**DIRECTIONS FOR THIS TASK**
Arrange all the entries below as a Markdown table with two columns, Row and Line. Number the rows and leave out any blank lines.

(Collected data)
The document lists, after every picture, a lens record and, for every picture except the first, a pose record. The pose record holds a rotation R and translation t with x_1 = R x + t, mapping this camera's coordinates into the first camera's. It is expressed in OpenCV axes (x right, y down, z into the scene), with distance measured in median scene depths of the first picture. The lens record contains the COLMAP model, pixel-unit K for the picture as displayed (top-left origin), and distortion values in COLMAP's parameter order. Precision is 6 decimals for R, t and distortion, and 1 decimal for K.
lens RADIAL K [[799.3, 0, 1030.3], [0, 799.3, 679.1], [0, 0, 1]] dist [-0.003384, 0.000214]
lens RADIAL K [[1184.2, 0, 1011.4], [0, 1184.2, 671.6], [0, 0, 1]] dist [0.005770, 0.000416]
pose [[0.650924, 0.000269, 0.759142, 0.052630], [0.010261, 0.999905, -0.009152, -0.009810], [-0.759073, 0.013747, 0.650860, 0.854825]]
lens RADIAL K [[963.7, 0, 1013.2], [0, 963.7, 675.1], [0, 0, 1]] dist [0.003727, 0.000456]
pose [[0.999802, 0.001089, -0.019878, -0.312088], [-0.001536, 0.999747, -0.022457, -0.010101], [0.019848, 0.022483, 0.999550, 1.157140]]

**RESPONSE**
| Row | Line |
|---|---|
| 1 | The document lists, after every picture, a lens record and, for every picture except the first, a pose record. The pose record holds a rotation R and translation t with x_1 = R x + t, mapping this camera's coordinates into the first camera's. It is expressed in OpenCV axes (x right, y down, z into the scene), with distance measured in median scene depths of the first picture. The lens record contains the COLMAP model, pixel-unit K for the picture as displayed (top-left origin), and distortion values in COLMAP's parameter order. Precision is 6 decimals for R, t and distortion, and 1 decimal for K. |
| 2 | lens RADIAL K [[799.3, 0, 1030.3], [0, 799.3, 679.1], [0, 0, 1]] dist [-0.003384, 0.000214] |
| 3 | lens RADIAL K [[1184.2, 0, 1011.4], [0, 1184.2, 671.6], [0, 0, 1]] dist [0.005770, 0.000416] |
| 4 | pose [[0.650924, 0.000269, 0.759142, 0.052630], [0.010261, 0.999905, -0.009152, -0.009810], [-0.759073, 0.013747, 0.650860, 0.854825]] |
| 5 | lens RADIAL K [[963.7, 0, 1013.2], [0, 963.7, 675.1], [0, 0, 1]] dist [0.003727, 0.000456] |
| 6 | pose [[0.999802, 0.001089, -0.019878, -0.312088], [-0.001536, 0.999747, -0.022457, -0.010101], [0.019848, 0.022483, 0.999550, 1.157140]] |